Bourdon place les personnages de l’épisode biblique au premier plan : au centre, la fille du pharaon, vêtue de jaune, accompagnée de ses suivantes. Un serviteur porte la corbeille où se trouve l’enfant, qu’il vient d’extraire d’un massif de joncs. Toutes ces figures sont alignées le long du Nil et forment une frise, comme sur les bas-reliefs des sculptures antiques.
Les vêtements ne respectent en rien la réalité historique. Les femmes égyptiennes de l’Antiquité portaient des robes longues et étroites. Bourdon adapte vaguement le costume féminin du 17e siècle en affublant ses personnages de robes amples aux multiples plis. Les peintres occidentaux ne disposaient pas des connaissances historiques permettant de reconstituer la mode antique. Depuis le 15e siècle, ils utilisent donc systématiquement une adaptation des vêtements de leur époque. Cette pratique leur permet d’aligner la représentation sur l’imaginaire et la sensibilité de leurs contemporains. Les multiples épaisseurs d’étoffe associées aux gestes dignes et plein de retenue des personnages correspondent à l’idéal esthétique du 17e siècle français.
Sébastien Bourdon. Moïse sauvé des eaux, détail
La composition de Moïse sauvé des eaux comporte trois plans horizontaux nettement inspirés du tableau de Poussin : les personnages au premier plan, le fleuve et la rive opposée au second plan, puis le ciel à l’arrière-plan. Bourdon accentue la géométrisation par des blocs de pierres et des éléments architecturaux. Les nuages eux-mêmes se découpent en lignes brisées sur le ciel.
Sébastien Bourdon.
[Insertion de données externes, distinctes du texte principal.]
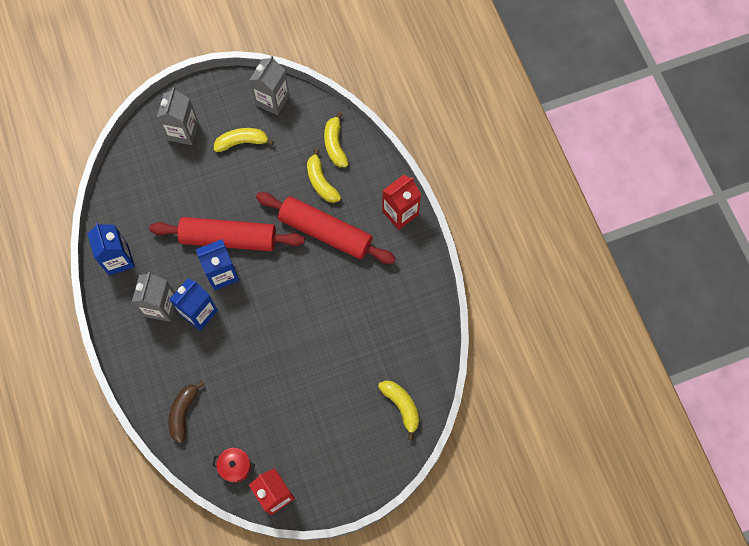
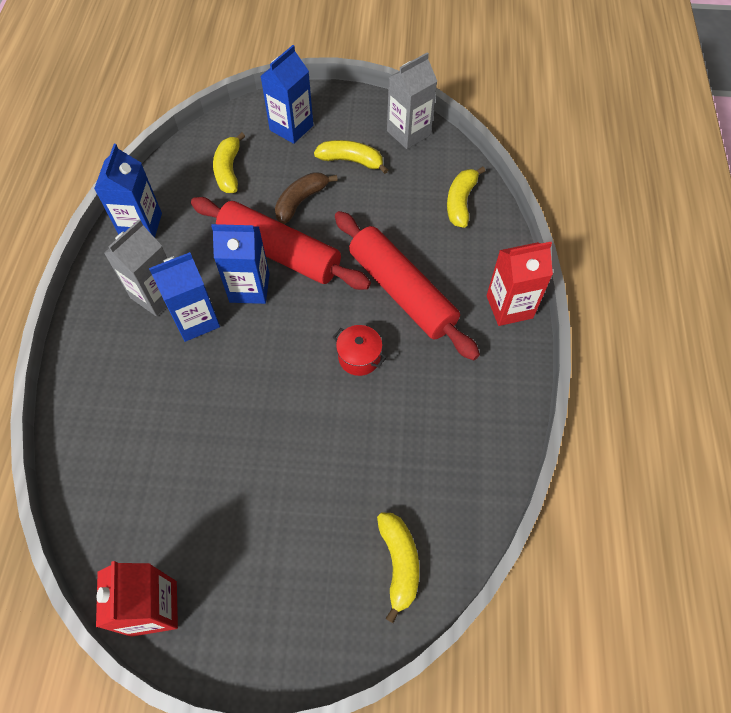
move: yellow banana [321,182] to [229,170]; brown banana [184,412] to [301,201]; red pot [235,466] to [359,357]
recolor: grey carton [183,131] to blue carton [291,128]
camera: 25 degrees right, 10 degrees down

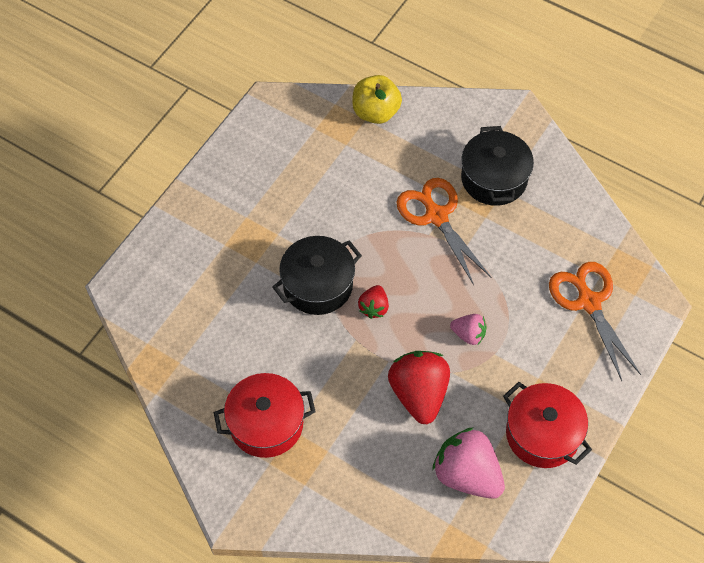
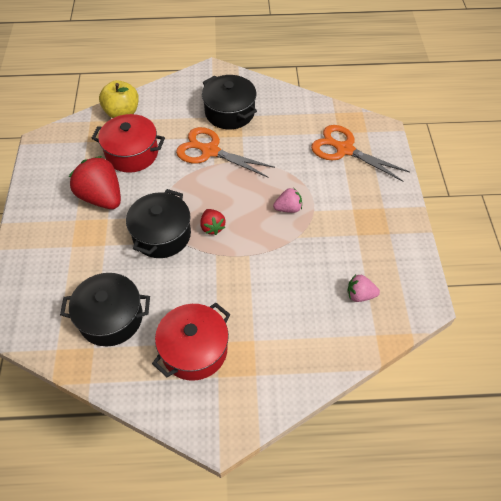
insert: black pot [111,318]
move: red strawberry [419,394] to [101,197]; red pot [542,434] to [132,153]
resize: pink strawberry [467,474] = [360,295] x0.52
camera: 35 degrees left, 5 degrees down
Moïse sauvé des eaux, détail : la géométrisation du paysage
Cette volonté de soumettre le paysage aux impératifs de la raison correspond aux exigences de l’académisme classique français. Bourdon va plus loin que Poussin dans cette direction en multipliant les figures géométriques simples (rectangles, carrés, triangles, etc.) utilisées pour traiter les bâtiments, donnant ainsi à son tableau un aspect précubiste.
Le jeu des couleurs doit également beaucoup à Poussin. Le paysage, servant de décor à la scène principale, reste tout en retenue, les couleurs vives étant réservées aux vêtements et concentrées au premier plan.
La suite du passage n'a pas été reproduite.